-- WHAT YOU WILL DO --
Nothing but the lines from the top of the records through the line with "300, 627, 465)" should be returned, exactly, and without pictures.

-- ENTRIES SHOWN --

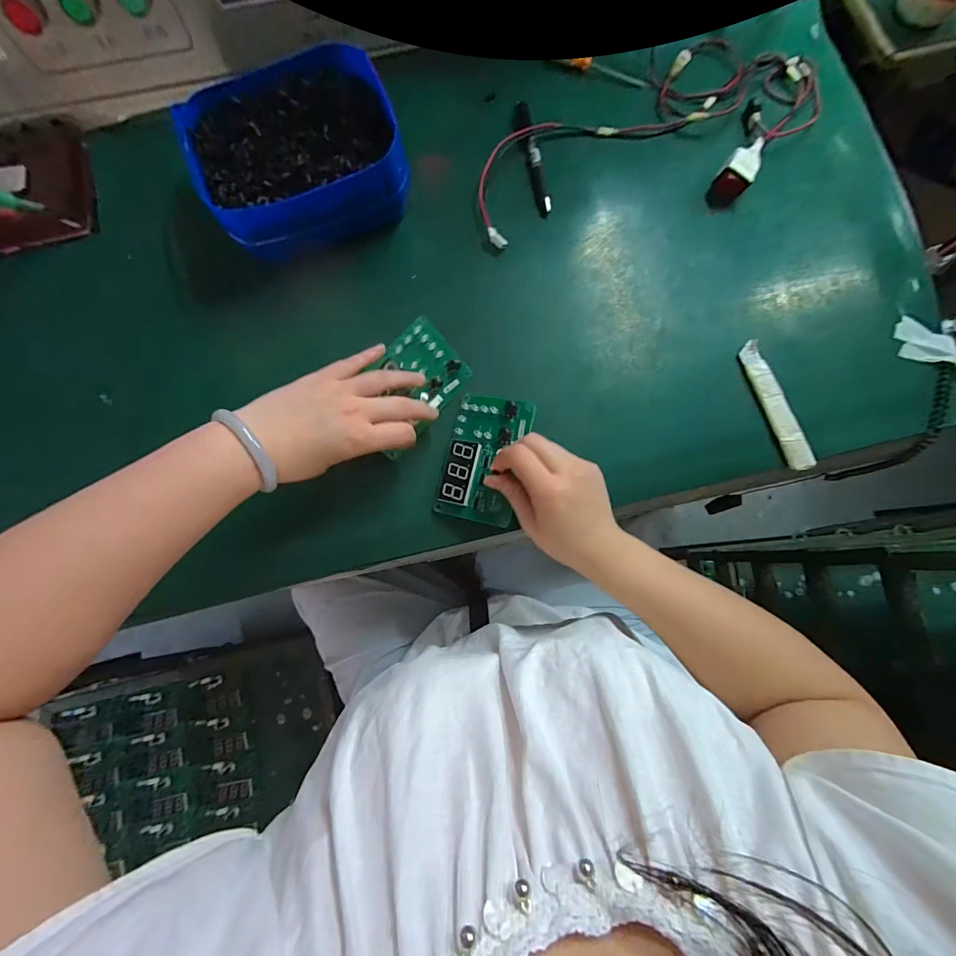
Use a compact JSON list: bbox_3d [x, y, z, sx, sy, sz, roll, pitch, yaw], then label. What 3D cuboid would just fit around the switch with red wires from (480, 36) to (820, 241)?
[{"bbox_3d":[0.188,-0.386,0.453,0.398,0.028,0.201,-13,80,-1],"label":"switch with red wires"}]

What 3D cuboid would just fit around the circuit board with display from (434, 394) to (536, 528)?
[{"bbox_3d":[0.006,-0.019,0.390,0.070,0.019,0.119,14,81,2],"label":"circuit board with display"}]

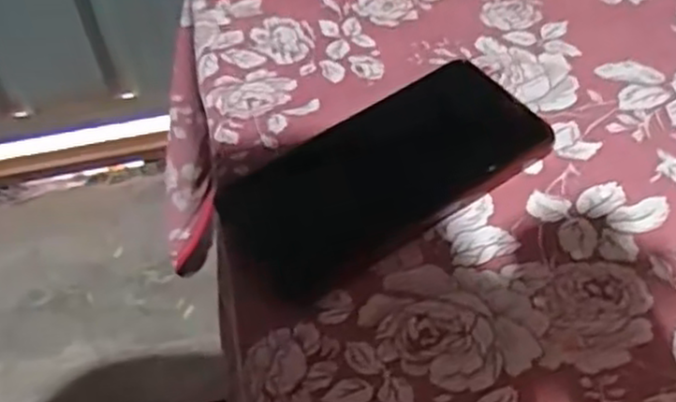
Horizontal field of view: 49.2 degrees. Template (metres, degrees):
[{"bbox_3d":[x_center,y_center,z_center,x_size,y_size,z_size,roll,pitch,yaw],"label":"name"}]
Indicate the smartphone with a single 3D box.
[{"bbox_3d":[0.025,-0.016,0.369,0.161,0.013,0.076,-30,58,-19],"label":"smartphone"}]

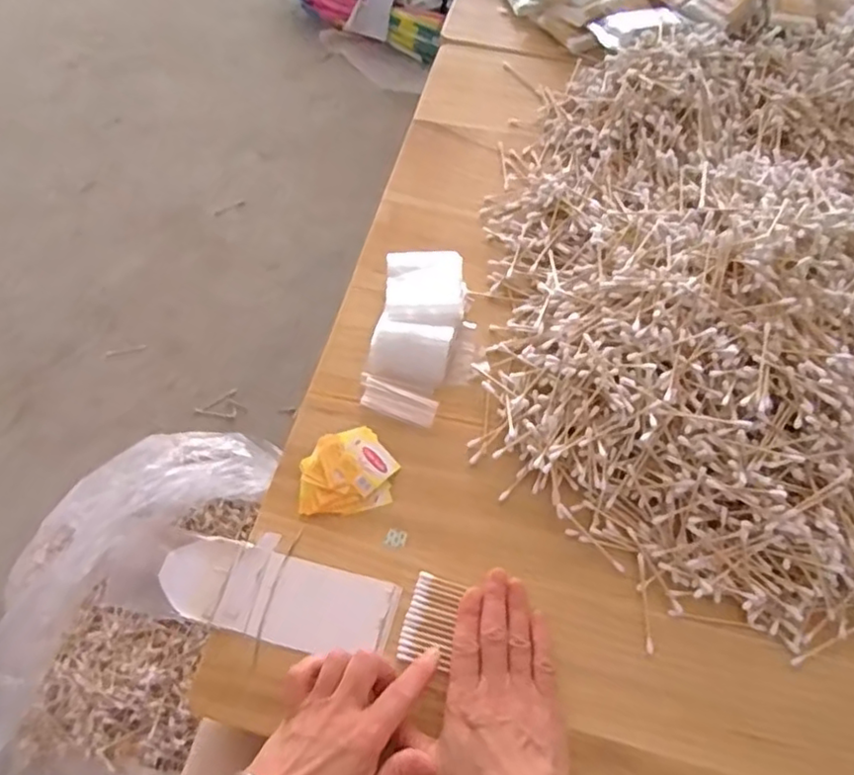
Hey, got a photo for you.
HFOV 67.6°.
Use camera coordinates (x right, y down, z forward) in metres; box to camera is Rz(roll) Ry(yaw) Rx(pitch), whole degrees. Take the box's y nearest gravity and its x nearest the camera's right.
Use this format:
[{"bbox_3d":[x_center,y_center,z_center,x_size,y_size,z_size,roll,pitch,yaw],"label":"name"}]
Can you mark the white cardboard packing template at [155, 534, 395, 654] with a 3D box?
[{"bbox_3d":[-0.111,0.151,0.472,0.174,0.007,0.065,13,62,7],"label":"white cardboard packing template"}]

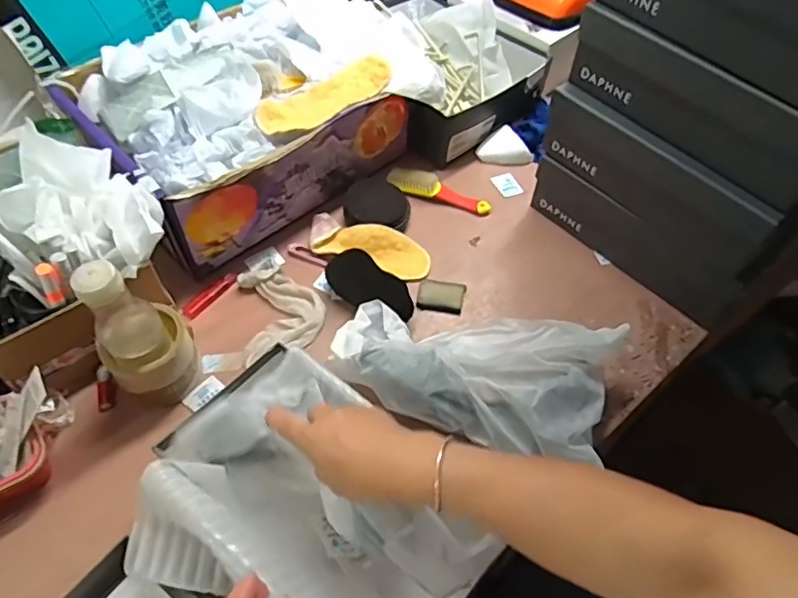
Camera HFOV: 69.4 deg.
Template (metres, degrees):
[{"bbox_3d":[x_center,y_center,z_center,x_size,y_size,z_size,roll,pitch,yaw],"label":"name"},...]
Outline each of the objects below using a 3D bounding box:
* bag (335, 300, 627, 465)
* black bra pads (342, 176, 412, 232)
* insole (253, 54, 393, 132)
[{"bbox_3d":[0.081,0.082,0.638,0.294,0.083,0.151,14,55,7],"label":"bag"},{"bbox_3d":[-0.030,-0.136,0.813,0.092,0.030,0.083,4,54,0],"label":"black bra pads"},{"bbox_3d":[-0.095,-0.270,0.751,0.199,0.032,0.071,-34,62,-24],"label":"insole"}]

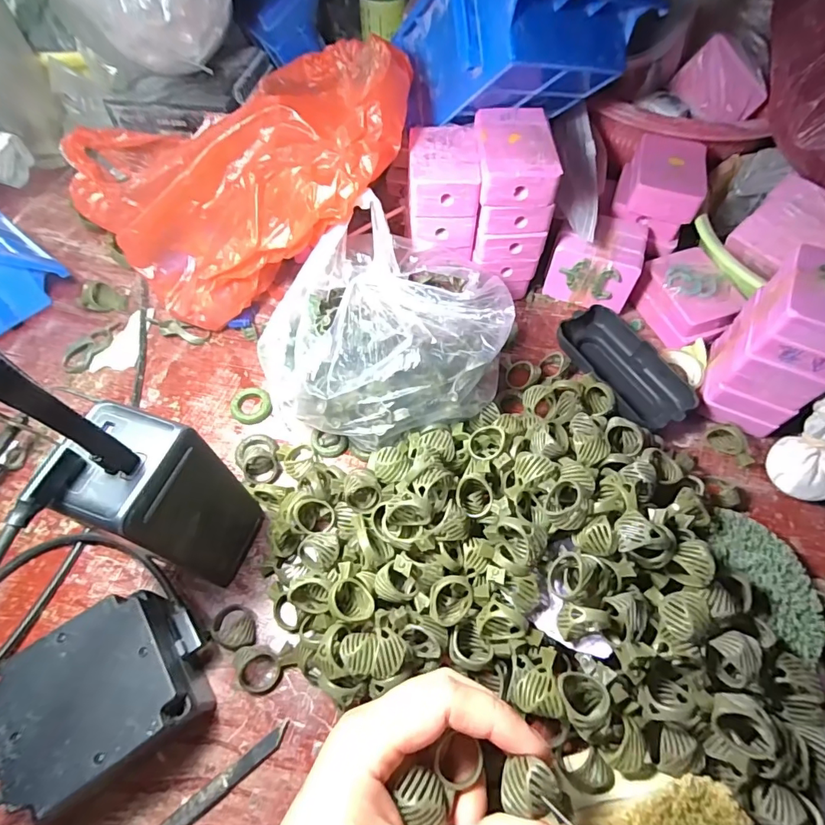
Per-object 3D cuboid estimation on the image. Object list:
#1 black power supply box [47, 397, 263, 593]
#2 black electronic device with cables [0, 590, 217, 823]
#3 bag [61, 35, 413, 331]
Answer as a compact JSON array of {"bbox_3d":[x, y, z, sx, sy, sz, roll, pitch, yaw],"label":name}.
[{"bbox_3d":[-0.129,0.053,0.261,0.045,0.135,0.054,18,64,10],"label":"black power supply box"},{"bbox_3d":[-0.159,0.149,0.251,0.086,0.051,0.072,-36,67,-17],"label":"black electronic device with cables"},{"bbox_3d":[-0.151,-0.177,0.375,0.282,0.152,0.167,9,62,5],"label":"bag"}]

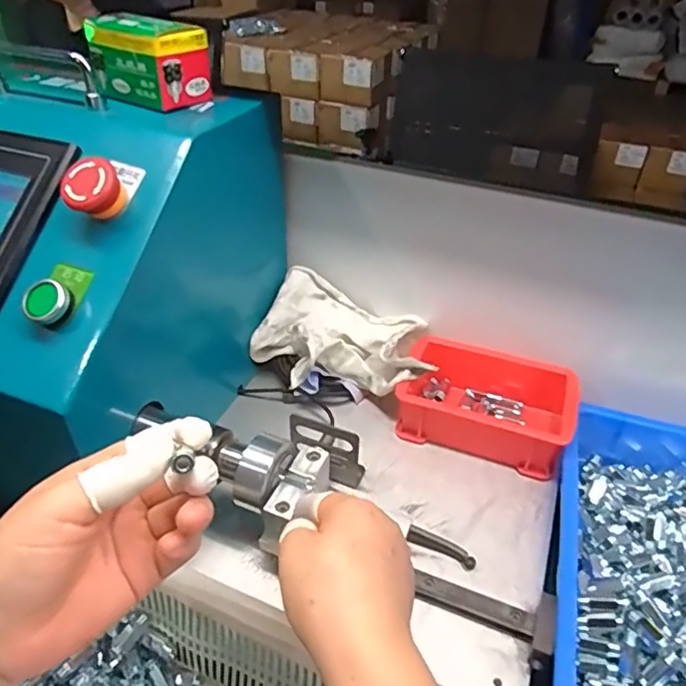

-- SOLUTION BELOW --
Use a compact JSON list: bbox_3d [x, y, z, sx, sy, sz, roll, pitch, yaw], then label. What 3D cuboid would just fit around the switch with red wires from (480, 36) to (820, 241)?
[{"bbox_3d":[0.188,-0.386,0.453,0.398,0.028,0.201,-13,80,-1],"label":"switch with red wires"}]

What 3D cuboid would just fit around the circuit board with display from (434, 394) to (536, 528)?
[{"bbox_3d":[0.006,-0.019,0.390,0.070,0.019,0.119,14,81,2],"label":"circuit board with display"}]

Horizontal field of view: 49.2 degrees. Template (metres, degrees):
[{"bbox_3d":[x_center,y_center,z_center,x_size,y_size,z_size,roll,pitch,yaw],"label":"name"}]
Indicate the smartphone with a single 3D box.
[{"bbox_3d":[0.025,-0.016,0.369,0.161,0.013,0.076,-30,58,-19],"label":"smartphone"}]

Hey, got a photo for you.
HFOV 67.6°.
Use camera coordinates (x right, y down, z forward) in metres; box to camera is Rz(roll) Ry(yaw) Rx(pitch), whole degrees. Take the box's y nearest gravity and its x nearest the camera's right.
Use this format:
[{"bbox_3d":[x_center,y_center,z_center,x_size,y_size,z_size,roll,pitch,yaw],"label":"name"}]
Can you mark the white cardboard packing template at [155, 534, 395, 654] with a 3D box?
[{"bbox_3d":[-0.111,0.151,0.472,0.174,0.007,0.065,13,62,7],"label":"white cardboard packing template"}]

Camera HFOV: 69.4 deg.
Template (metres, degrees):
[{"bbox_3d":[x_center,y_center,z_center,x_size,y_size,z_size,roll,pitch,yaw],"label":"name"},...]
Outline each of the objects below using a 3D bounding box:
* bag (335, 300, 627, 465)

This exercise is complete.